Driving Change Network's national co-ordinator Wendy Robertson welcomed this week's $86.5 million Government driver licence support scheme but said more should be done for students.
"We would have liked it to be more proactive than reactive, and we think it should be in the school system."
The Government said the $86.5m spent over four years would improve access to testing by increasing training and the number of driver testing officers, and similar support.
"There is no shortage of demand when it comes to people who need support for getting their driving licence," Robertson said.
She said the $86.5m included investments for jobseekers and people in prison.
Starting good driver training in school could help young adults achieve full licences faster, she said.
"The data shows people who progress to full licences have fewer accidents."
Robertson said the $2,500 cost per student estimate was based on a professional instructor taking an inexperienced driver to full licence status.
She said it was unrealistic to expect the Government to fund all of that.
And she said in practice, parents who could afford professional driver training for their children should pay for it.
"Relying on parents to do 100 per cent of training, I don't think that's good from a road safety point of view."
Robertson's group is a driver education, training and licensing network of community, industry, Māori, Iwi and philanthropy sectors.
Minister for Social Development Carmel Sepuloni said the Government was enabling her ministry and Waka Kotahi to work with schools to find the best direct paths for licencing and licencing support.
She said driver training and licencing had important consequences for employment, caregiving, and road safety.

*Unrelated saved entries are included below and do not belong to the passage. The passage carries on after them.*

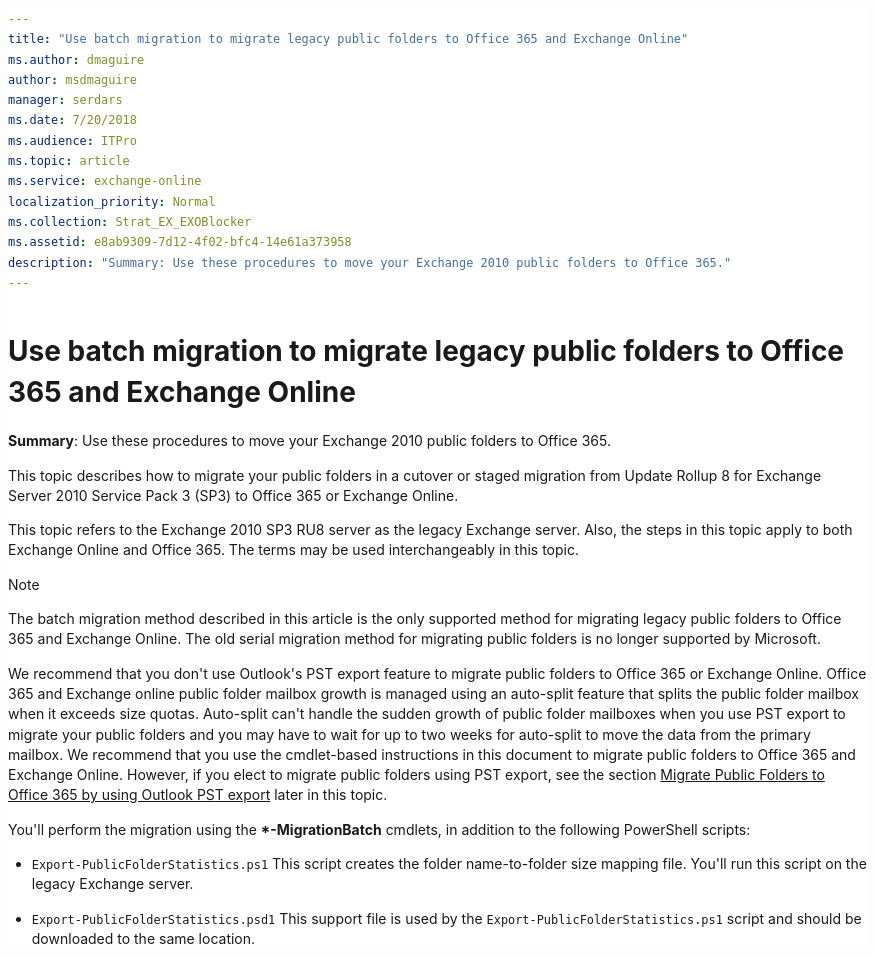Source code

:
 ```yaml
---
title: "Use batch migration to migrate legacy public folders to Office 365 and Exchange Online"
ms.author: dmaguire
author: msdmaguire
manager: serdars
ms.date: 7/20/2018
ms.audience: ITPro
ms.topic: article
ms.service: exchange-online
localization_priority: Normal
ms.collection: Strat_EX_EXOBlocker
ms.assetid: e8ab9309-7d12-4f02-bfc4-14e61a373958
description: "Summary: Use these procedures to move your Exchange 2010 public folders to Office 365."
---
```


# Use batch migration to migrate legacy public folders to Office 365 and Exchange Online

 **Summary**: Use these procedures to move your Exchange 2010 public folders to Office 365.
  
This topic describes how to migrate your public folders in a cutover or staged migration from Update Rollup 8 for Exchange Server 2010 Service Pack 3 (SP3) to Office 365 or Exchange Online.
  
This topic refers to the Exchange 2010 SP3 RU8 server as the legacy Exchange server. Also, the steps in this topic apply to both Exchange Online and Office 365. The terms may be used interchangeably in this topic.
  
> [!NOTE]
> The batch migration method described in this article is the only supported method for migrating legacy public folders to Office 365 and Exchange Online. The old serial migration method for migrating public folders is no longer supported by Microsoft. 
  
We recommend that you don't use Outlook's PST export feature to migrate public folders to Office 365 or Exchange Online. Office 365 and Exchange online public folder mailbox growth is managed using an auto-split feature that splits the public folder mailbox when it exceeds size quotas. Auto-split can't handle the sudden growth of public folder mailboxes when you use PST export to migrate your public folders and you may have to wait for up to two weeks for auto-split to move the data from the primary mailbox. We recommend that you use the cmdlet-based instructions in this document to migrate public folders to Office 365 and Exchange Online. However, if you elect to migrate public folders using PST export, see the section [Migrate Public Folders to Office 365 by using Outlook PST export](batch-migration-of-legacy-public-folders.md#PSTMigrate) later in this topic. 
  
You'll perform the migration using the **\*-MigrationBatch** cmdlets, in addition to the following PowerShell scripts: 
  
-  `Export-PublicFolderStatistics.ps1` This script creates the folder name-to-folder size mapping file. You'll run this script on the legacy Exchange server. 
    
-  `Export-PublicFolderStatistics.psd1` This support file is used by the  `Export-PublicFolderStatistics.ps1` script and should be downloaded to the same location. 
    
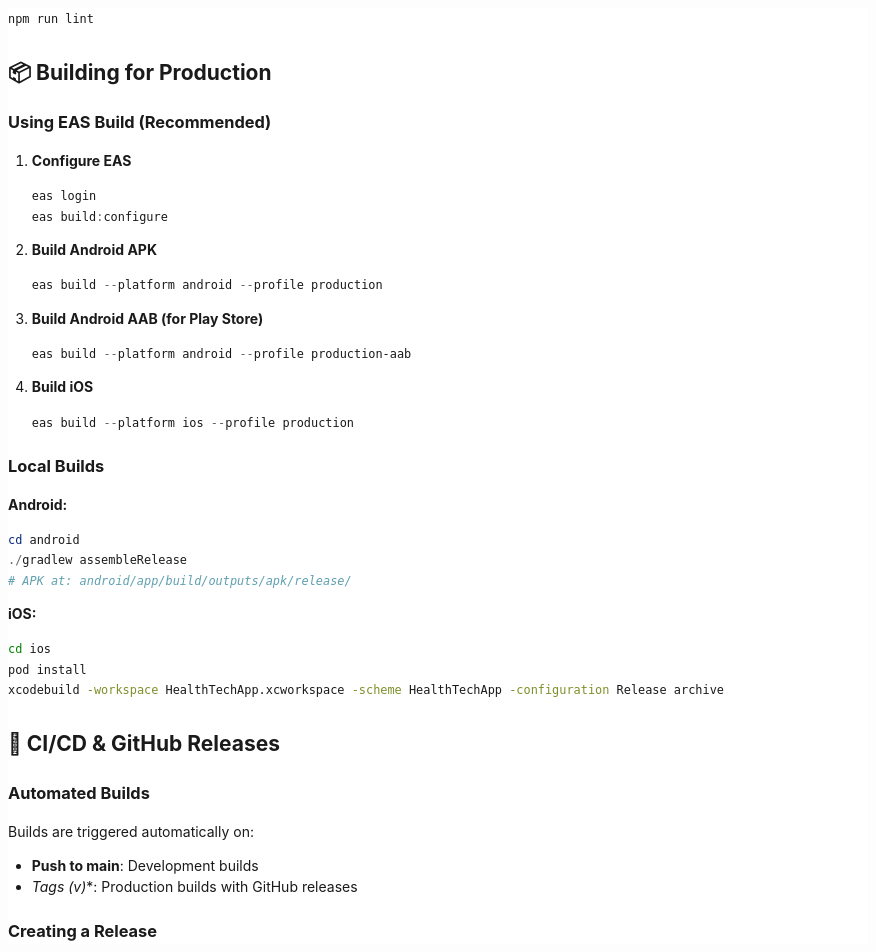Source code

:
 ```powershell
npm run lint
```

## 📦 Building for Production

### Using EAS Build (Recommended)

1. **Configure EAS**
   ```powershell
   eas login
   eas build:configure
   ```

2. **Build Android APK**
   ```powershell
   eas build --platform android --profile production
   ```

3. **Build Android AAB (for Play Store)**
   ```powershell
   eas build --platform android --profile production-aab
   ```

4. **Build iOS**
   ```powershell
   eas build --platform ios --profile production
   ```

### Local Builds

**Android:**
```powershell
cd android
./gradlew assembleRelease
# APK at: android/app/build/outputs/apk/release/
```

**iOS:**
```bash
cd ios
pod install
xcodebuild -workspace HealthTechApp.xcworkspace -scheme HealthTechApp -configuration Release archive
```

## 🔄 CI/CD & GitHub Releases

### Automated Builds

Builds are triggered automatically on:
- **Push to main**: Development builds
- **Tags (v*)**: Production builds with GitHub releases

### Creating a Release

Sepuloni said based on local demographics, different schools might have different driver training needs.
"We need to be very open to local solutions for those particular schools, and that's the plan," she said today.
National's transport spokesman Simeon Brown said the $86.5m announcement failed to address how waiting times for licence tests would be reduced.
"Labour will continue to use Covid as a scapegoat, even though waiting times to sit a driver licence have increased dramatically in 2019 and have only got worse since then."
National's social development spokeswoman Louise Upston said Labour failed to deliver a 2017 promise to provide five hours of professional driving lessons, defensive driving courses and free licence testing to senior high school students.